- _ASSIGNMENT_: Tally the lines below that contain "slice". The number is the whole answer.

- _INFORMATION SUPPLIED_:
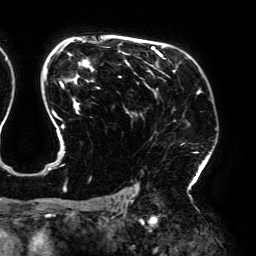
Breast MRI (dynamic contrast-enhanced), one axial slice. Slice 131 of 192 in the series (ordered by position). Cropped to one breast. Dynamic contrast-enhanced series, time point 2 of 6 at this slice position (early post-contrast). 3 T. TE 4.2 ms, TR 7.8 ms. 1.2 mm slice thickness. 256 × 256 image matrix, field of view 240 × 240 mm. Female patient.
Outlined on this slice (semi-automatically segmented with operator editing):
- enhancing-tissue mask used for the functional tumour volume (all voxels passing the contrast-enhancement thresholds inside the analysis volume; usually the tumour): box from (x=44, y=40) to (x=201, y=191) px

- _ANSWER BELOW_: 2